Política

Trump não deve culpar a UE por respeitar o legado da América

A Comissão Europeia sancionou o Google em 5 de setembro, por abusar de sua posição dominante no mercado de tecnologia de publicidade do bloco. | Imagens de Beata Zawrzel/Getty

Aliás, os líderes corporativos europeus, que às vezes pedem à Comissão que sejam menos rigorosos em sua aplicação das regras da concorrência, também devem ter em mente esses casos anteriores – especialmente se quiserem uma economia européia mais inovadora e competitiva, como todos nós. Talvez eles devam colocar o problema em uma perspectiva mais ampla e pensar duas vezes.

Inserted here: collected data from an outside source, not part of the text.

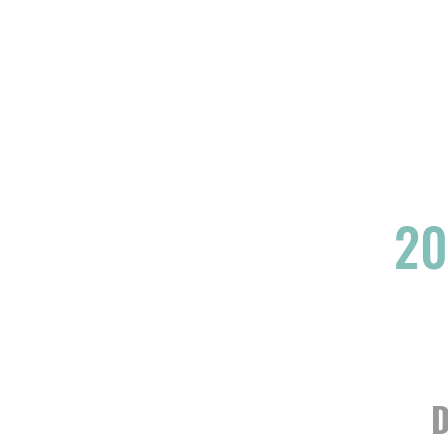
YOGA
ART
THEATRE
EVENTS
20
D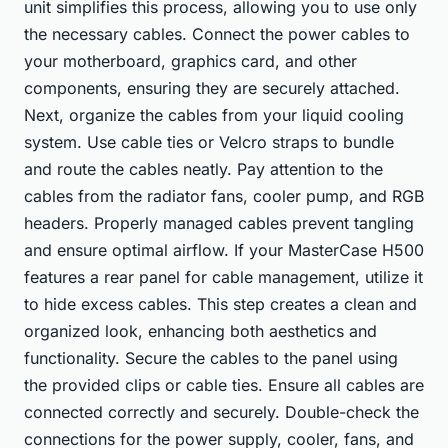
unit simplifies this process, allowing you to use only
the necessary cables. Connect the power cables to
your motherboard, graphics card, and other
components, ensuring they are securely attached.
Next, organize the cables from your liquid cooling
system. Use cable ties or Velcro straps to bundle
and route the cables neatly. Pay attention to the
cables from the radiator fans, cooler pump, and RGB
headers. Properly managed cables prevent tangling
and ensure optimal airflow. If your MasterCase H500
features a rear panel for cable management, utilize it
to hide excess cables. This step creates a clean and
organized look, enhancing both aesthetics and
functionality. Secure the cables to the panel using
the provided clips or cable ties. Ensure all cables are
connected correctly and securely. Double-check the
connections for the power supply, cooler, fans, and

Com sua decisão da Microsoft, a Comissão-seguida por várias outras autoridades de concorrência em todo o mundo-permitiu que o surgimento do Google e outras empresas iniciantes se tornassem enormemente sucesso. De fato, pressionou a Microsoft a mudar seu comportamento e adotar uma construção de cultura corporativa em colaboração, em vez de monopolização, apoiando projetos de código aberto e promovendo parcerias com outras empresas.

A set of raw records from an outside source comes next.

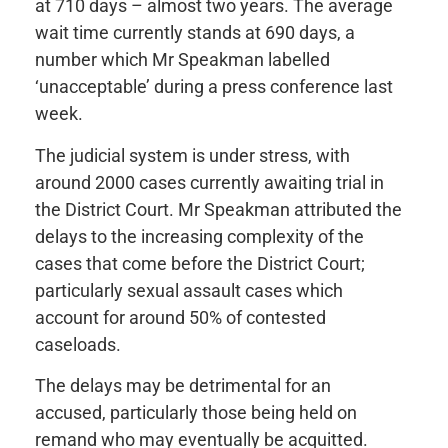
at 710 days – almost two years. The average
wait time currently stands at 690 days, a
number which Mr Speakman labelled
‘unacceptable’ during a press conference last
week.
The judicial system is under stress, with
around 2000 cases currently awaiting trial in
the District Court. Mr Speakman attributed the
delays to the increasing complexity of the
cases that come before the District Court;
particularly sexual assault cases which
account for around 50% of contested
caseloads.
The delays may be detrimental for an
accused, particularly those being held on
remand who may eventually be acquitted.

E muitos analistas acreditam que são essas mudanças, estimuladas pela determinação passada das autoridades da concorrência, que ajudam a explicar o sucesso da Microsoft na última década, sob a liderança do CEO Satya Nadella.

Nesse cenário, a visão de Trump de que a política de concorrência da UE é impulsionada por motivações discriminatórias contra empresas dos EUA é simplesmente infundada. O que é verdade é que, em qualquer contexto nacional ou supranacional, como a UE, instituições como autoridades de concorrência e bancos centrais foram criados na eminente tradição americana-que remonta ao final do século XIX (com a Lei Anti-Trust de Sherman.

Obviamente, não é surpresa que os líderes com uma visão autocrática não se sintam à vontade com instituições confiadas por governos e parlamentos do passado em impedir que o poder se torne absoluto. Mas foi os EUA que estabeleceram a Alemanha do pós -guerra, e mais tarde a UE, nesta pista.

Ao ocupar o país após a Segunda Guerra Mundial, a América impôs a criação de duas instituições na recém -nascida República Federal da Alemanha: primeiro, o Deutsche Bundesbank – Um banco central independente modelado no sistema do Federal Reserve, destinado a evitar uma repetição da hiperinflação que contribuiu para o advento do nazismo. Segundo, o Bundeskartellamt A Autoridade de Concorrência, modelada na Comissão Federal de Comércio e na Divisão Antitruste do Departamento de Justiça, com o poder de impedir o ressurgimento de cartéis e relações de confiança na indústria pesada – outro fator que contribuiu para a agressão de Hitler e a Segunda Guerra Mundial.